Ethanol consumption following acute treatment with methysergide, fluoxetine, fenfluramine, and their combination.

Methysergide (MS), a postsynaptic serotonin antagonist, was administered acutely in three experiments in relation to water or 5% ethanol solution intake of 24-hr, water-deprived male Sprague-Dawley rats. In the first experiment, MS significantly increased the consumption of ethanol at doses of 0.25, 2.0, and 4.0 mg/kg. Water intake was significantly increased by MS at the 2.0 mg/kg dose. In the second experiment, which was different from the first one in that MS was administered during the dark cycle, ethanol solution intake was again significantly increased at all three levels. In the third experiment, fenfluramine (FFL) and fluoxetine (FLU) were administered acutely (at 8 mg/kg) after MS (0.25 mg/kg) followed by measuring water or ethanol solution intake.
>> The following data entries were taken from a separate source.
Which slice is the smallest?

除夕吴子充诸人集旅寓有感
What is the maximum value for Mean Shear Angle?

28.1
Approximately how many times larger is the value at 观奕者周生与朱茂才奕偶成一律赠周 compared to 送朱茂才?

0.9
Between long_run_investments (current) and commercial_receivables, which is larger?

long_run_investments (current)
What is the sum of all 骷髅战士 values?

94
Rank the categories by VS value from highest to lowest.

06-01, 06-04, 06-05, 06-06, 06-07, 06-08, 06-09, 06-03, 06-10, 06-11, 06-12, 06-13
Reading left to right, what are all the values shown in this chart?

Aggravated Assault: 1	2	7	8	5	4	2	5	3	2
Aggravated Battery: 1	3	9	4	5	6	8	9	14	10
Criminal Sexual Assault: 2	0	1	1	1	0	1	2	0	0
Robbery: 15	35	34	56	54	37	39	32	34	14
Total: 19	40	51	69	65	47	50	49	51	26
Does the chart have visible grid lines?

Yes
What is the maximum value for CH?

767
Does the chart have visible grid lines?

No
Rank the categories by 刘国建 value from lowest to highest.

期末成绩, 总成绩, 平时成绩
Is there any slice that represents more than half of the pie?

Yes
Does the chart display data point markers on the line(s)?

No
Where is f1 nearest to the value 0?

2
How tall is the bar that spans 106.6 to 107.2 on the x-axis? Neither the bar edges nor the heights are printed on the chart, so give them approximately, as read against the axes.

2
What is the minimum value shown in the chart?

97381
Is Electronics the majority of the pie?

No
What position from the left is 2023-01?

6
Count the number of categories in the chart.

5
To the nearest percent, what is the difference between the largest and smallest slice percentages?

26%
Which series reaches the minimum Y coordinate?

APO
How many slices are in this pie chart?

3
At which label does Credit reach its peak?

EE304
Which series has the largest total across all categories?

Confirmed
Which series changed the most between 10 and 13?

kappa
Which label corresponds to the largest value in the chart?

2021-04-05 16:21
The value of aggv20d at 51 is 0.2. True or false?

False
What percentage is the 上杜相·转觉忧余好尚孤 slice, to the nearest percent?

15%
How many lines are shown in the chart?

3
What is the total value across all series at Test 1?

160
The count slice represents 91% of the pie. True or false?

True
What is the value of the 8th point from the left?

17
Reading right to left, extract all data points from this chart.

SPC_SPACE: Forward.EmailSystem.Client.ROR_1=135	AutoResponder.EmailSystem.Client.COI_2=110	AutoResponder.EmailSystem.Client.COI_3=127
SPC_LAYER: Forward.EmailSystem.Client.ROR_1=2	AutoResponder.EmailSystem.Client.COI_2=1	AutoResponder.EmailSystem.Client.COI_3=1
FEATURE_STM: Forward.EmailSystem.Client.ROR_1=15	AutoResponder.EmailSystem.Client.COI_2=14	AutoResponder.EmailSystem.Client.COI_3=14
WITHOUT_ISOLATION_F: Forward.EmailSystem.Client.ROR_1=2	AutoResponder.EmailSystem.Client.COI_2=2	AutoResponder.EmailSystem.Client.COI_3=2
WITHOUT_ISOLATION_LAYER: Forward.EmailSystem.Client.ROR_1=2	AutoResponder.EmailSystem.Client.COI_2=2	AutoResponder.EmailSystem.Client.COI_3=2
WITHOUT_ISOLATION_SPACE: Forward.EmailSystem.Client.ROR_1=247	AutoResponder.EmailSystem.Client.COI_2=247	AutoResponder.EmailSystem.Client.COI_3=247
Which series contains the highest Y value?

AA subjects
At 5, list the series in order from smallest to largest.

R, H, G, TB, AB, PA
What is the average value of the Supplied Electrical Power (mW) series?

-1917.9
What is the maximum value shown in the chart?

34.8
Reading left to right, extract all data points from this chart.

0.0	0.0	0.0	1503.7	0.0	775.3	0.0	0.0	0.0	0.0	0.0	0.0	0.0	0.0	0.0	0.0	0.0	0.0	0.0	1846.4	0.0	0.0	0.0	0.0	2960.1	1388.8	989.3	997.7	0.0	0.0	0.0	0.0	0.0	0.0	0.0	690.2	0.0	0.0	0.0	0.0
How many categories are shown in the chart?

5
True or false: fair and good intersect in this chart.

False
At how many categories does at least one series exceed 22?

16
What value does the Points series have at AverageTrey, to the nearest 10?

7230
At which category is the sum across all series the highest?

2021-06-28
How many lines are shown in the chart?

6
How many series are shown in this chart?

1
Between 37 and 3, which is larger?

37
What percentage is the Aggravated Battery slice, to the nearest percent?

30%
FFL and FLU significantly decreased intake of both water and ethanol solution, a process that was significantly reversed by MS; to a greater degree for FLU (74%) than for FFL (57%). The successful use of MS in increasing ethanol intake in these studies may be due to the low doses used in comparison with earlier unsuccessful attempts. The procedure of treating 24-hr, water-deprived rats with acute doses of pre- and postsynaptic serotonin agonists and antagonists appears to be a useful model for further elucidation of their interaction in ethanol consummatory behavior.